The author makes it fairly clear that there are different stories about the final years of Bix’s life. He also makes it clear that there is a lot of embroidery that has been done to the facts of Bix’s life.
The author makes it clear what he himself observed. I am partial to oral histories, and this book is closer to that in nature. I also appreciate that it’s very well written. There are biographies of some of my favorite musicians where I gave up in frustration due to bad writing and lack of information being imparted.
Warning: This book was written around 1973 and has direct quotations from the 20s. As a result, the N-word is used freely quoting those conversations from a century ago.

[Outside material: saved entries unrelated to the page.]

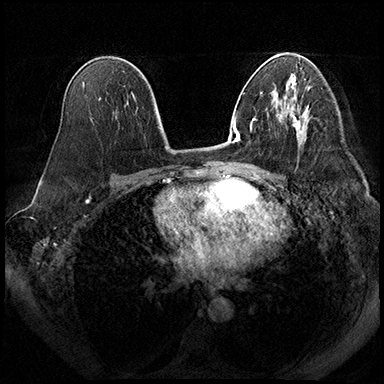
Breast MRI (dynamic contrast-enhanced), one axial slice; position 112 of 200 along the scan axis; dynamic contrast-enhanced series, time point 2 of 8 at this slice position (early post-contrast); 3 T; TE 2.3 ms, TR 4.4 ms; 384 × 384 image matrix, field of view 360 × 360 mm. Female patient.
Structures marked on this image (semi-automatic segmentation, software-assisted and operator-edited):
- enhancing-tissue mask used for the functional tumour volume (all voxels passing the contrast-enhancement thresholds inside the analysis volume; usually the tumour): box from (x=290, y=106) to (x=303, y=133) px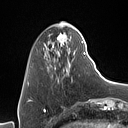
Breast MRI (dynamic contrast-enhanced), one axial slice. Slice 20 of 160 in the series (ordered by position). Cropped to one breast. Dynamic contrast-enhanced series, time point 2 of 7 at this slice position (early post-contrast). 1.5 T. TE 1.4 ms, TR 5 ms. 1 mm slice thickness. 128 × 128 image matrix, field of view 175 × 175 mm. Female patient.
Outlined on this slice (semi-automatic segmentation, software-assisted and operator-edited):
- enhancing-tissue mask used for the functional tumour volume (all voxels passing the contrast-enhancement thresholds inside the analysis volume; usually the tumour): bounding box [x1, y1, x2, y2] px = [44, 33, 86, 81]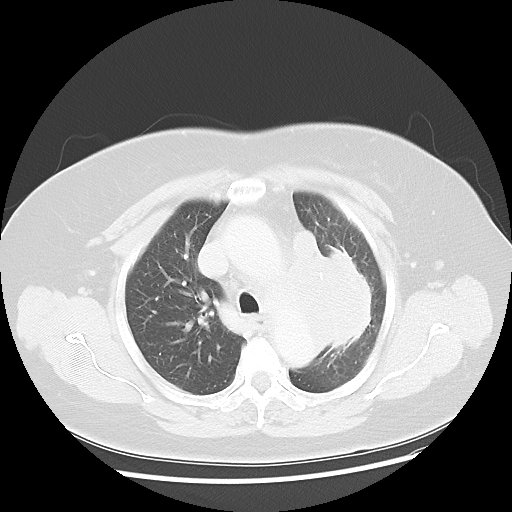
Chest CT, one axial slice. Slice 34 of 49 in the series (ordered by position). Reconstruction kernel LUNG. Lung window (W 1500 / L -600 HU). 5 mm slice thickness. 512 × 512 image matrix, field of view 374 × 374 mm. Patient: female, 58 years. Case-level facts recorded for this patient, not image findings: clinical TNM (as recorded): T4 N3 M0; histopathological grade: G3.
Outlined on this slice (rectangle marked by the reading radiologist):
- lung tumour (recorded histology: small cell carcinoma): bounding box (x1, y1, x2, y2) in pixels: (273, 212, 393, 362)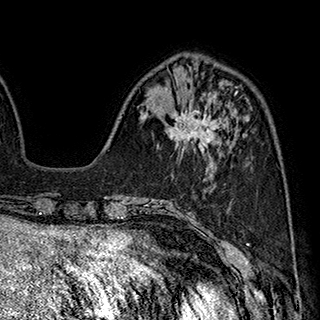
Breast MRI (dynamic contrast-enhanced), one axial slice. Slice 68 of 180 in the series (ordered by position). Cropped to one breast. Dynamic contrast-enhanced series, time point 2 of 7 at this slice position (early post-contrast). 1.5 T. TE 2.8 ms, TR 5.4 ms. 1 mm slice thickness. 320 × 320 image matrix, field of view 225 × 225 mm. Female patient.
Structures marked on this image (semi-automatic segmentation, software-assisted and operator-edited):
- enhancing-tissue mask used for the functional tumour volume (all voxels passing the contrast-enhancement thresholds inside the analysis volume; usually the tumour): box from (x=168, y=98) to (x=225, y=153) px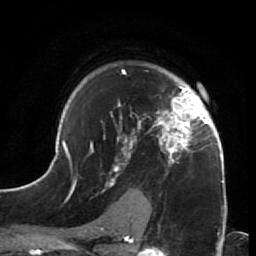
Breast MRI (dynamic contrast-enhanced), one axial slice; slice 48 of 64 in the series (ordered by position); cropped to one breast; dynamic contrast-enhanced series, time point 2 of 7 at this slice position (early post-contrast); 1.5 T; TE 2.6 ms, TR 5.9 ms; 256 × 256 image matrix, field of view 155 × 155 mm. Female patient.
Outlined on this slice (semi-automatic segmentation, software-assisted and operator-edited):
- enhancing-tissue mask used for the functional tumour volume (all voxels passing the contrast-enhancement thresholds inside the analysis volume; usually the tumour): bounding box <44,69,228,216> (left, top, right, bottom; pixels)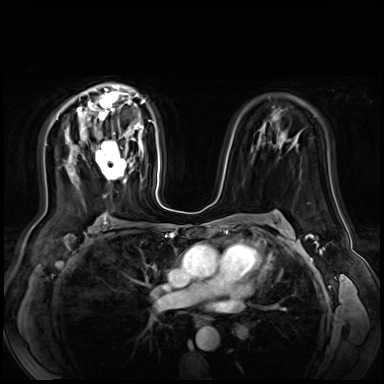
Breast MRI (dynamic contrast-enhanced), one axial slice; slice 43 of 72 in the series (ordered by position); dynamic contrast-enhanced series, time point 2 of 9 at this slice position (early post-contrast); 3 T; TE 1.4 ms, TR 4.3 ms; 384 × 384 image matrix, field of view 360 × 360 mm. Female patient.
Annotated regions visible in this slice (semi-automatic segmentation, software-assisted and operator-edited):
- enhancing-tissue mask used for the functional tumour volume (all voxels passing the contrast-enhancement thresholds inside the analysis volume; usually the tumour): bounding box (x1, y1, x2, y2) in pixels: (94, 132, 127, 180)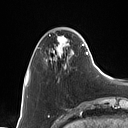
Breast MRI (dynamic contrast-enhanced), one axial slice. Slice 22 of 160 in the series (ordered by position). Cropped to one breast. Dynamic contrast-enhanced series, time point 2 of 7 at this slice position (early post-contrast). 1.5 T. TE 1.4 ms, TR 5 ms. 1 mm slice thickness. 128 × 128 image matrix, field of view 175 × 175 mm. Female patient.
Structures marked on this image (semi-automatically segmented with operator editing):
- enhancing-tissue mask used for the functional tumour volume (all voxels passing the contrast-enhancement thresholds inside the analysis volume; usually the tumour): bounding box [x1, y1, x2, y2] px = [50, 32, 88, 67]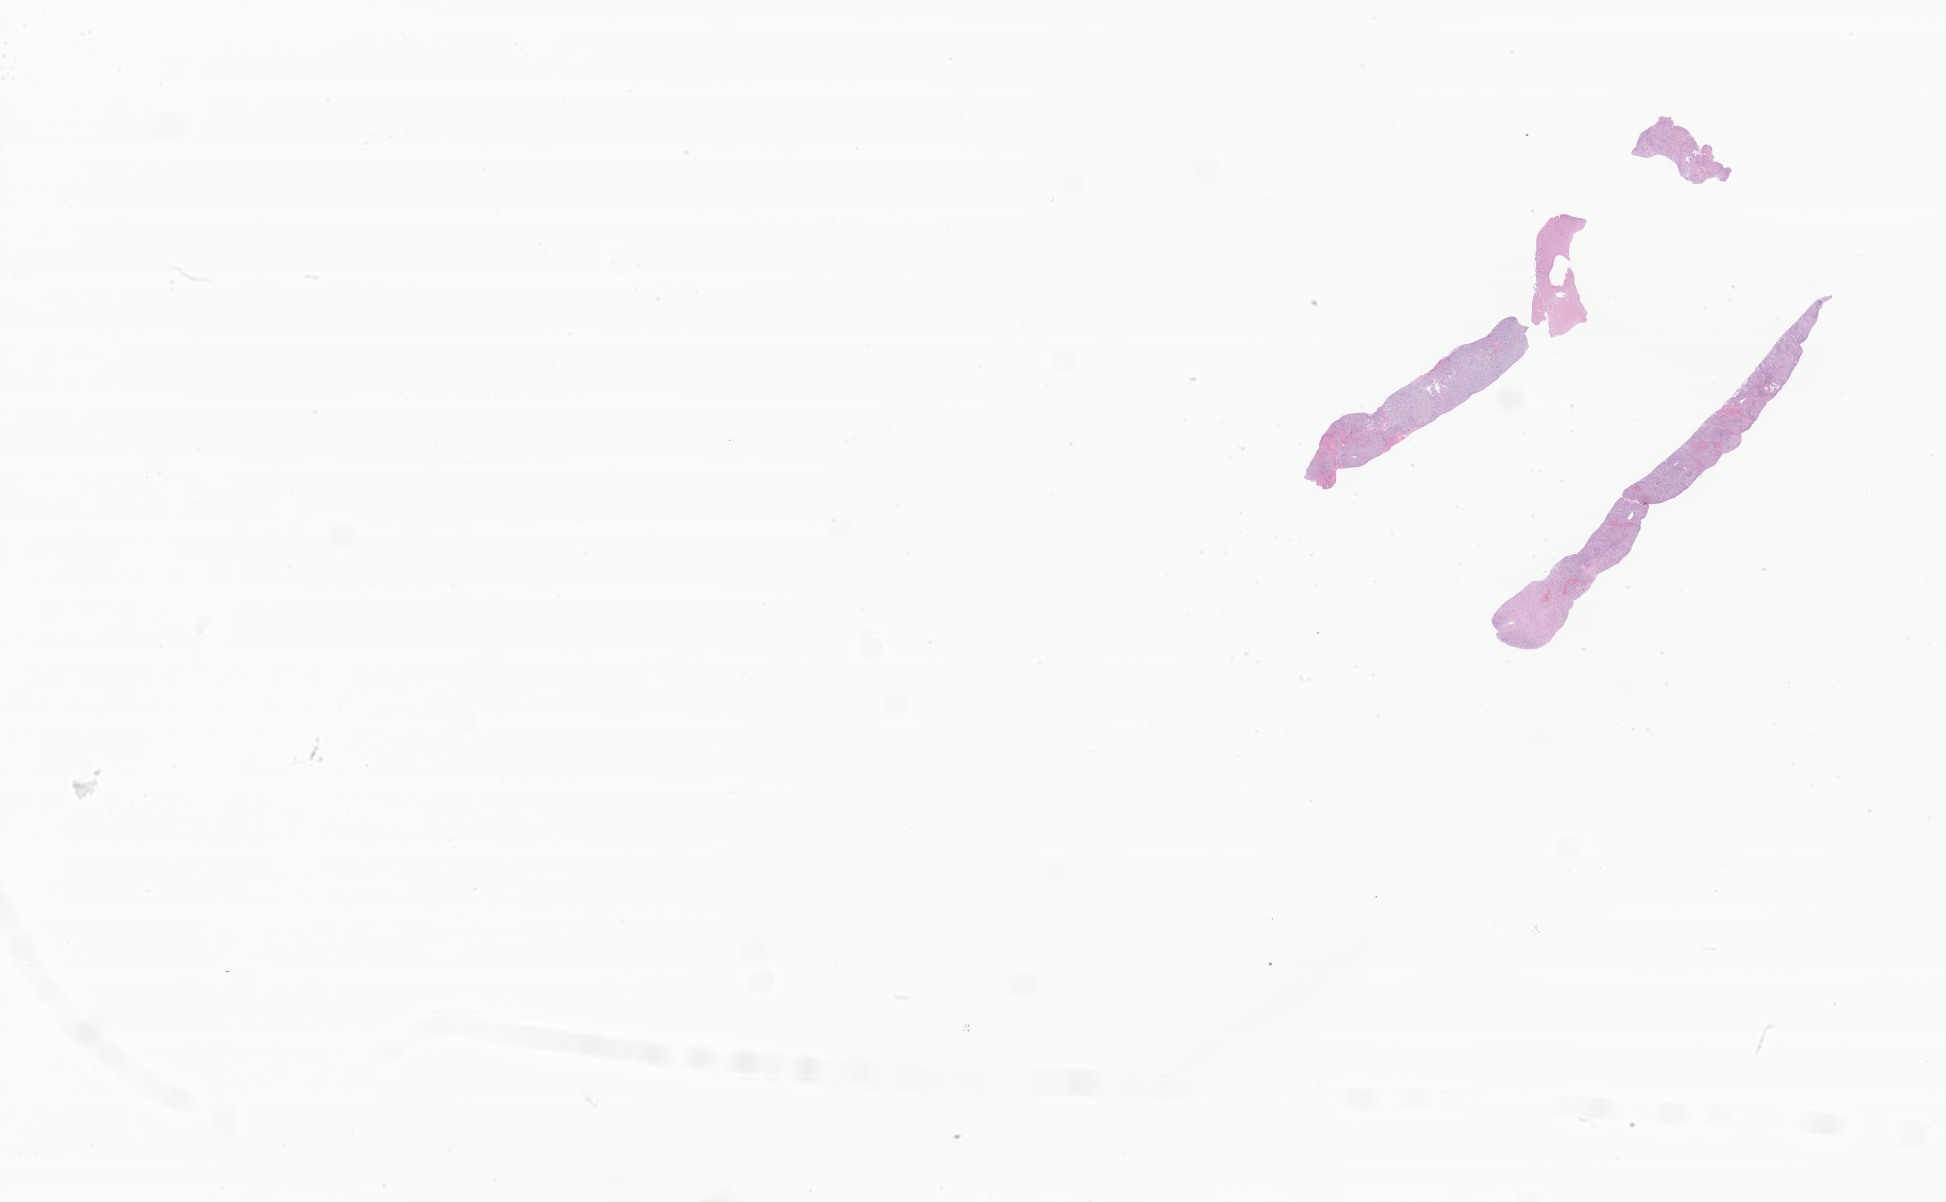
Haematoxylin and eosin whole-slide image of tumor tissue from the soft tissue of thorax — shown as a low-resolution overview of the whole scanned area (about 32.8 x 20.3 mm), FFPE section. Patient male; age 175 months (14 years 7 months).
* diagnosis: Malignant tumor, spindle cell type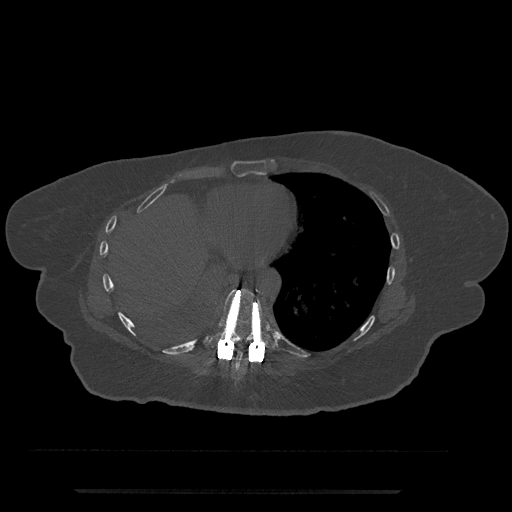
CT including the spine, one axial slice. Bone window (W 1800 / L 400 HU). 0.5 mm slice thickness. 512 × 512 image matrix, field of view 440 × 440 mm. Female patient, age 51 years. From the clinical record (not read from this slice): primary cancer: neuro; vertebrae with lytic lesions (as recorded): T8.
Outlined on this slice (semi-automatically segmented with operator editing):
- T8 vertebra: bounding box (x1, y1, x2, y2) in pixels: (196, 345, 250, 373)
- T9 vertebra: (204, 288, 276, 353)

We still miss Bix. Thanks for the music. This book is half Bix Beiderbecke biography, half the story of 13-14 year old Ralph Berton touring the country with his older brother Vic & Bix while they perform in various nightclubs, speakeasies, coal-town kitchens, and from their cars as they travel down the road. A great portrait of prohibition era / jazz age life for a touring musician with unflinching views of race relations in the USA in the 1920s, and the oppression of black musicians by white society.
Ralph Berton’s Remembering Bix, A memoir of the Jazz Age, is told from the perspective of a precocious 13-year-old Ralph who unabashedly tells about his oldest brother Vic, a brilliant jazz percussionist, and his other brother Gene, a classical pianist and a homosexual. The book is a tribute of high praise to Bix, who Ralph idolizes, but Ralph is also a keen observer who has a fine ear for the music that is the milieux in which Bix lives. Sweet, nostalgic, and enchanting.
Well i tried to enjoy this book but it was worse than i expected I don’t even have to mention that it’s a 400 pages book written by a 70 yrs old man reminiscing IN DETAIL about when he was 13 yrs old !! I can’t believe people still take this book seriously
An uncensored time-trip to the age of sex, booze, some drugs, hot jazz, and of course, Bix, looking back from the nineteen-seventies, almost jazz in itself.